Ultimately, the probabilities calculated will be based on these values in PROBS.

Now, take a look at the main function. The function first loads data from a file into a dictionary people. people maps each person’s name to another dictionary containing information about them: including their name, their mother (if one is listed in the data set), their father (if one is listed in the data set), and whether they are observed to have the trait in question (True if they do, False if they don’t, and None if we don’t know).

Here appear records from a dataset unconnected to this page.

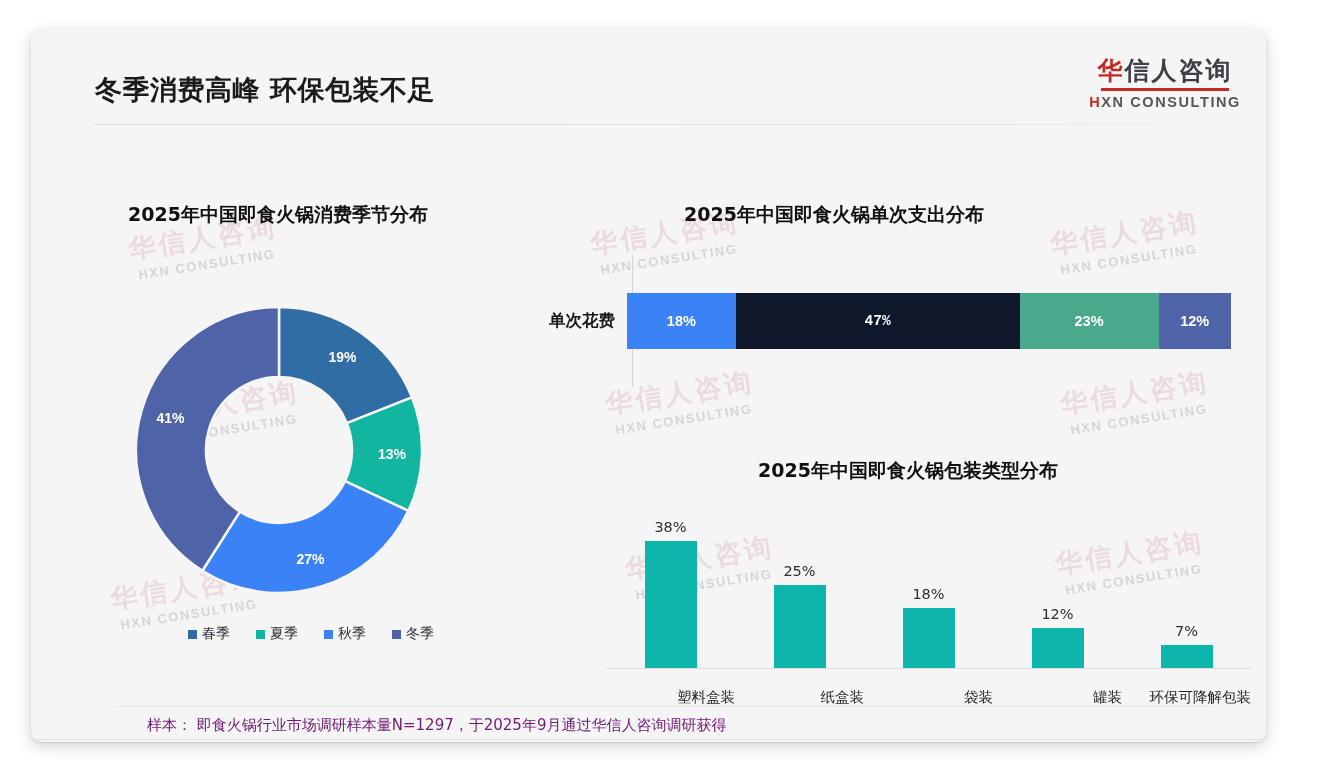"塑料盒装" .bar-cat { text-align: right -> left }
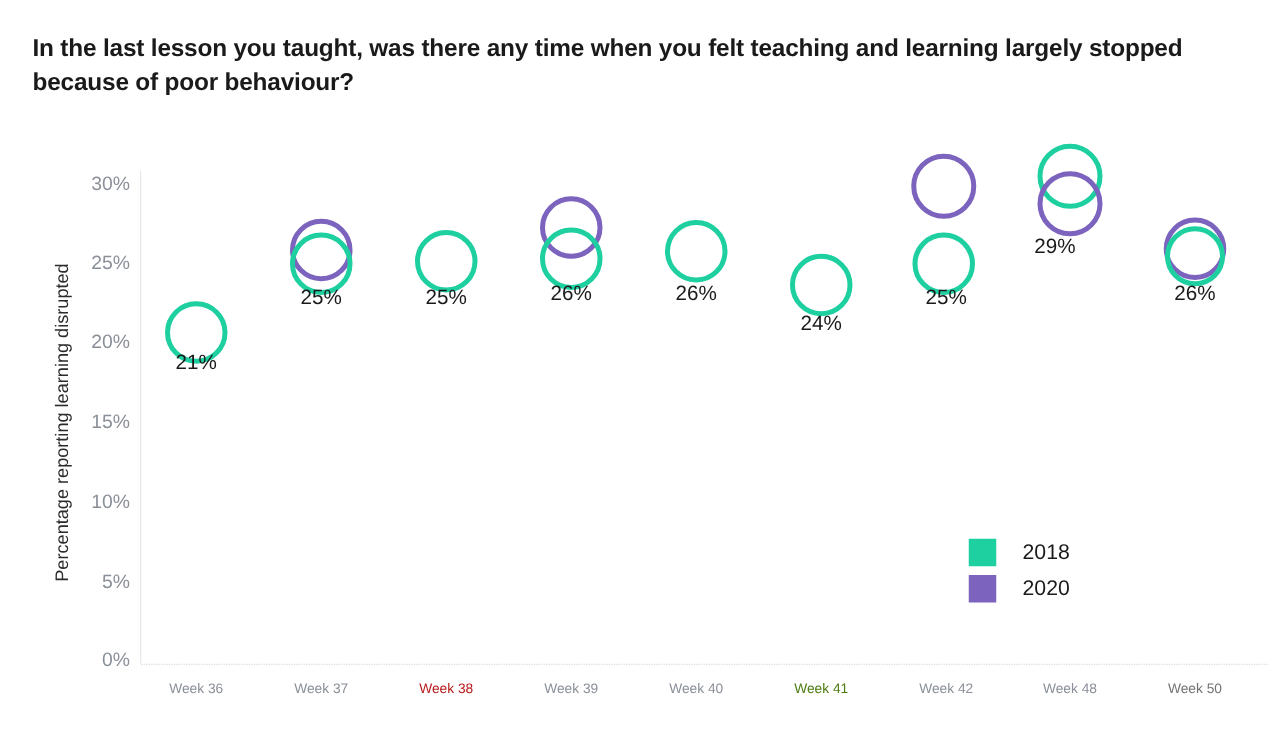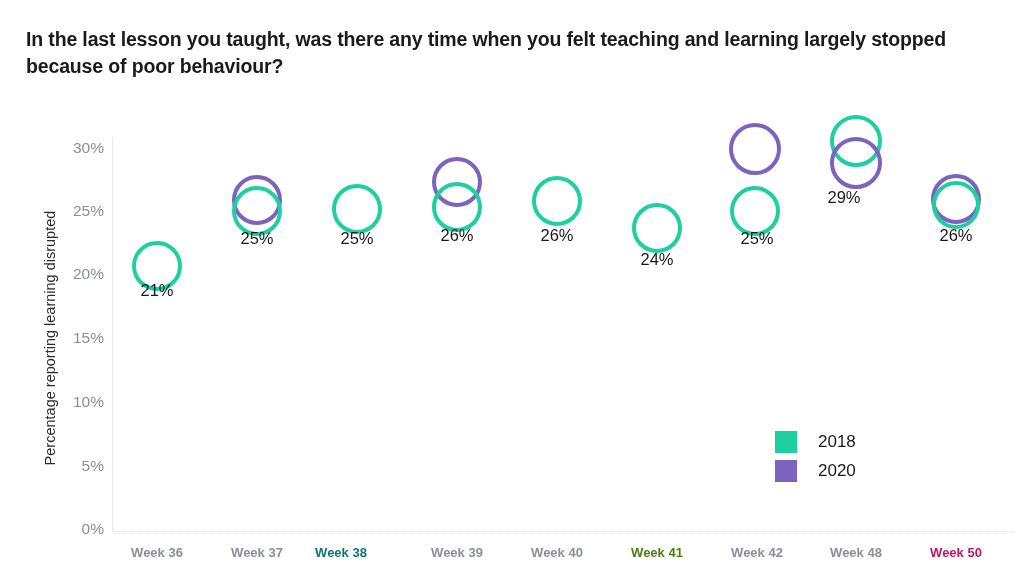"Week 36" .x-tick { font-size: 13px -> 11px; font-weight: bold -> none }
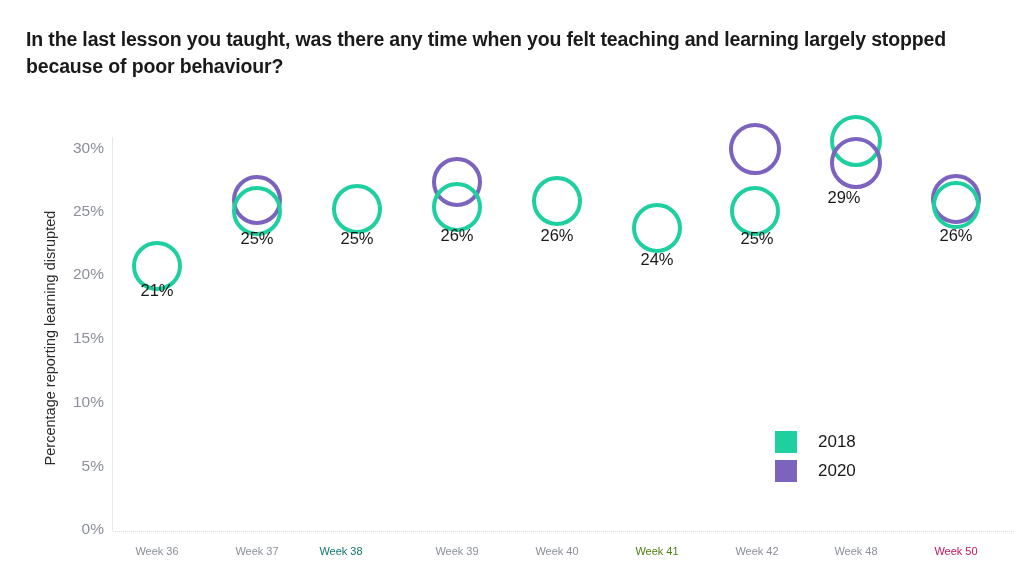"Week 38" div.x-tick { color: #0f766e -> #b91c1c; left: 341px -> 357px }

Next, main defines a dictionary of probabilities, with all probabilities initially set to 0. This is ultimately what the project computes: for each person, the AI calculates the probability distribution over how many of copies of the gene they have, as well as whether they have the trait or not. probabilities["Harry"]["gene"][1], for example, will be the probability that Harry has 1 copy of the gene, and probabilities["Lily"]["trait"][False] will be the probability that Lily does not exhibit the trait.

If unfamiliar, this probabilities dictionary is created using a Python dictionary comprehension, which in this case creates one key/value pair for each person in our dictionary of people.

Ultimately, we’re looking to calculate these probabilities based on some evidence: given that we know certain people do or do not exhibit the trait, we’d like to determine these probabilities. Recall that we can calculate a conditional probability by summing up all of the joint probabilities that satisfy the evidence, and then normalize those probabilities so that they each sum to 1.